Results and discussion

Test results
Species / strain:
S. typhimurium TA 1535, TA 1537, TA 98 and TA 100
Metabolic activation:
with and without
Genotoxicity:
negative
Vehicle controls validity:
valid
Untreated negative controls validity:
valid
Positive controls validity:
valid
Remarks on result:
other: all strains/cell types tested
Remarks:
Migrated from field 'Test system'.

Any other information on results incl. tables

Range finding test

Six concentrations of FAT 45100/B (Direct Red 224) ranging from 20.6 to 5000.0 µg/plate were tested with strain Salmonella typhimurium TA 100 to determine the highest concentration to be used in the mutagenicity assay. The experiments were performed with and without metabolic activation. Normal background growth was observed. The numbers of revertant colonies were not reduced. From the results obtained, the highest concentration suitable for the mutagenicity test was selected to be 5000.0 µg /plate with and 5000.0 µg /plate without metabolic activation.

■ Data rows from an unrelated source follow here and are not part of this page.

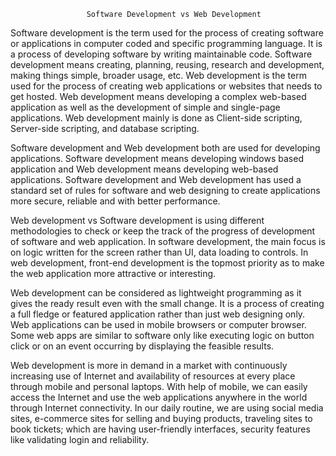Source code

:                     Software Development vs Web Development
Software development is the term used for the process of creating software or applications in computer coded and specific programming language. It is a process of developing software by writing maintainable code. Software development means creating, planning, reusing, research and development, making things simple, broader usage, etc. Web development is the term used for the process of creating web applications or websites that needs to get hosted. Web development means developing a complex web-based application as well as the development of simple and single-page applications. Web development mainly is done as Client-side scripting, Server-side scripting, and database scripting.

Software development and Web development both are used for developing applications. Software development means developing windows based application and Web development means developing web-based applications. Software development and Web development has used a standard set of rules for software and web designing to create applications more secure, reliable and with better performance.

Web development vs Software development is using different methodologies to check or keep the track of the progress of development of software and web application. In software development, the main focus is on logic written for the screen rather than UI, data loading to controls. In web development, front-end development is the topmost priority as to make the web application more attractive or interesting.

Web development can be considered as lightweight programming as it gives the ready result even with the small change. It is a process of creating a full fledge or featured application rather than just web designing only. Web applications can be used in mobile browsers or computer browser. Some web apps are similar to software only like executing logic on button click or on an event occurring by displaying the feasible results.

Web development is more in demand in a market with continuously increasing use of Internet and availability of resources at every place through mobile and personal laptops. With help of mobile, we can easily access the Internet and use the web applications anywhere in the world through Internet connectivity. In our daily routine, we are using social media sites, e-commerce sites for selling and buying products, traveling sites to book tickets; which are having user-friendly interfaces, security features like validating login and reliability.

Mutagenicity test, original experiment

In the experiments performed with and without metabolic activation, treatment of strains TA 98, TA 100, TA 1535 and TA 1537 with FAT 45100/B did not lead to an increase in the incidence of histidine-prototrophic mutants in comparison with the negative control.

Mutagenicity test, confirmatory experiment

In the experiments performed with and without metabolic activation, again after treatment of strains TA 98, TA 100, TA 1535 and TA 1537 with FAT 45100/B no increase in the incidence of histidine-prototrophic mutants was observed in comparison with the negative control.

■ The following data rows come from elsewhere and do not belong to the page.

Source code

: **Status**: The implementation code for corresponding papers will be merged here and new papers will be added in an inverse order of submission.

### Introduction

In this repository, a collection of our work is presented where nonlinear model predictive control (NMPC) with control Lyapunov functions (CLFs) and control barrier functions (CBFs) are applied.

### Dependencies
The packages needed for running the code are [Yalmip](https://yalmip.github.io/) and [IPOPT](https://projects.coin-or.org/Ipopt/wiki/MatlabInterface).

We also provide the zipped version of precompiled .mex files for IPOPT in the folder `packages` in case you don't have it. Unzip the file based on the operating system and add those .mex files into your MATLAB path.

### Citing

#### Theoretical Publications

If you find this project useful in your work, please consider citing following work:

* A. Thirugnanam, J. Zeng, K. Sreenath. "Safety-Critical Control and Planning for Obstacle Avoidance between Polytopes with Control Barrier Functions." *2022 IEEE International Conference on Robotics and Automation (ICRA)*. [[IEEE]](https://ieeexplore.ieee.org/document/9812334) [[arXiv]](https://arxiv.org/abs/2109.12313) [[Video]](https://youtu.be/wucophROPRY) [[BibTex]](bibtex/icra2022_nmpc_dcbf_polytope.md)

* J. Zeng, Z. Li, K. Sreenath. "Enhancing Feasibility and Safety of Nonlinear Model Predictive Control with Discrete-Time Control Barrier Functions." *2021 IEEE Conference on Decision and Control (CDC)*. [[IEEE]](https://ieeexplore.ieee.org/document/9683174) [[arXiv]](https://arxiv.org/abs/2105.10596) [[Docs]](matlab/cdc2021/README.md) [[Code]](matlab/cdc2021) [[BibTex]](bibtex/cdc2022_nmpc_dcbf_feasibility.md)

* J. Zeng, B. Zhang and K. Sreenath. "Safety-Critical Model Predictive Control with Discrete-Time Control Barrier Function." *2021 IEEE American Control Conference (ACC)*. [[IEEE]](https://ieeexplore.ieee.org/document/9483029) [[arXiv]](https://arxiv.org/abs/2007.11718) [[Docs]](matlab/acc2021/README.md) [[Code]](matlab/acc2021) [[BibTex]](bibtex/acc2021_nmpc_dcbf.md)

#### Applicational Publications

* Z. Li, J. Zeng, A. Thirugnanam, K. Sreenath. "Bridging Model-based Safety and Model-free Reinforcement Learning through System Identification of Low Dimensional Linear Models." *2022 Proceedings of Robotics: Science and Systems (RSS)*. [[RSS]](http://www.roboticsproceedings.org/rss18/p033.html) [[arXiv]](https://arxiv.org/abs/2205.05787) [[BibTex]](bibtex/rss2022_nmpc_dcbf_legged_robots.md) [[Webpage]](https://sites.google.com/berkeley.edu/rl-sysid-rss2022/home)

In the mutagenicity tests normal background growth was observed with all strains at all concentrations. The numbers of revertant colonies were not reduced with increasing concentration. Therefore, the test substance exerted no toxic effect on the growth of the bacteria.

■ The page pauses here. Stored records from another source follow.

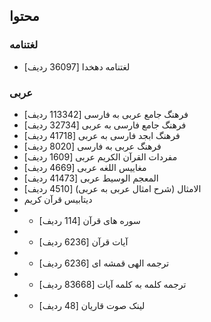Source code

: ## محتوا

### لغتنامه
- لغتنامه دهخدا [36097 ردیف]


### عربی
- فرهنگ جامع عربی به فارسی [113342 ردیف]
- فرهنگ جامع فارسی به عربی [32734 ردیف]
- فرهنگ ابجد فارسی به عربی [41718 ردیف]
- فرهنگ عربی به فارسی [8020 ردیف]
- مفردات القرآن الکریم عربی [1609 ردیف]
- مغاییس اللغه عربی [4669 ردیف]
- المعجم الوسیط  عربی [41473 ردیف]
- الامثال (شرح امثال عربی به عربی) [4510 ردیف]
- دیتابیس قرآن کریم
- - سوره های قرآن [114 ردیف]
- - آیات قرآن [6236 ردیف]
- - ترجمه الهی قمشه ای [6236 ردیف]
- - ترجمه کلمه به کلمه آیات [83668 ردیف]
- - لینک صوت قاریان [48 ردیف]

There were no known circumstances or occurrences in this study that were considered to have affected the quality or integrity of the test data.

Applicant's summary and conclusion

Conclusions:
Interpretation of results (migrated information): negative

FAT 45100/b (Direct Red 224) and its metabolites did not include gene mutations in the strains of Samonella typhimurium used.
Executive summary:

FAT 45100/B (Direct Red 224), identified as Red powder, purity about 80%, batch no. 9300003.01, was tested for mutagenic effects in vitro in histidine-requiring strains of Salmonella typhimurium. The following strains of Salmonella typhimurium were used: TA 98, TA 100, TA 1535 and TA 1537. The test was performed with and without the addition of rat-liver post mitochondrial supernatant (S9 fraction) as an extrinsic metabolic activation system. The compound was dissolved in DMSO and tested at five concentrations in the range of 61.73 to 5000.0 µg /plate in the presence and absence of a metabolic activation system. In order to confirm the results, the experiments were repeated with and without metabolic activation at five concentrations in the range of 61.73 to 5000.0 µg /plate. Each strain was additionally tested in the presence and in the absence of a metabolic activation system with a suitable, known mutagen as positive control.

In both experiments, performed with and without metabolic activation, none of the tested concentrations of FAT 45100/B led to an increase in the incidence of histidine-prototrophic mutants by comparison with the negative control.